WHAT TO DO: Copies of all lines containing the string "formularz" are needed from the data below.

(Stored entries)
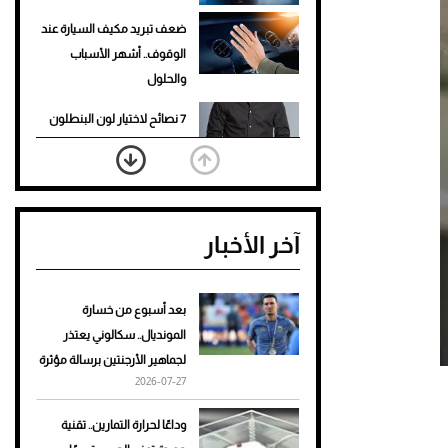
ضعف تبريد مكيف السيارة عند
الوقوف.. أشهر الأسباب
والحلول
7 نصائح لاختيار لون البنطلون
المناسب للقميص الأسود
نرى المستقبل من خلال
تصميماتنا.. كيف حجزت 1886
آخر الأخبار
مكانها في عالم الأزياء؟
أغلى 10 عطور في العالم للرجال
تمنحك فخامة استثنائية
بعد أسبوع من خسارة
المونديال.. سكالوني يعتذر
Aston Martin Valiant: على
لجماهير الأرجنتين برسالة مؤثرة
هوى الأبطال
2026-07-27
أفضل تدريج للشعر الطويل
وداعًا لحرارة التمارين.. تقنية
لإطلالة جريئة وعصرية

--

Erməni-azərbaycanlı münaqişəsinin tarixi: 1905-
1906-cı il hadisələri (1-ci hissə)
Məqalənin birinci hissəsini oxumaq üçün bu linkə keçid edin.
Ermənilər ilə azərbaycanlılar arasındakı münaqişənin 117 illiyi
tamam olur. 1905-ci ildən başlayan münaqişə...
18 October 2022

* * *

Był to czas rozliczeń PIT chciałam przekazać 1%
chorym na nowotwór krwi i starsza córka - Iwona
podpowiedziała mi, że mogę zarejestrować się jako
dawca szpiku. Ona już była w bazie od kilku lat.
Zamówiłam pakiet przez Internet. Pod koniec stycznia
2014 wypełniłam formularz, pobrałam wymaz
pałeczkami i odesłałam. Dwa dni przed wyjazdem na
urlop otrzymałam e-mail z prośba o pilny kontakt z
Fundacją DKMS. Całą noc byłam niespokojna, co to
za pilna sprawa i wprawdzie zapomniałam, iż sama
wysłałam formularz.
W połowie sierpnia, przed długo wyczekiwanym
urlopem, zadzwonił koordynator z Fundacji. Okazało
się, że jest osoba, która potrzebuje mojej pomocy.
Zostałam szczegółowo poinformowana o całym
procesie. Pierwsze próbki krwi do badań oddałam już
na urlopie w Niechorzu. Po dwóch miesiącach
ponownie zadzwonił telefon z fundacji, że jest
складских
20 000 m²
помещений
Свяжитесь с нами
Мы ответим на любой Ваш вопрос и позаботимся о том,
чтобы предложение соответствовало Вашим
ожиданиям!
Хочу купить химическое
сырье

WORKED SOLUTION:
2014 wypełniłam formularz, pobrałam wymaz
wysłałam formularz.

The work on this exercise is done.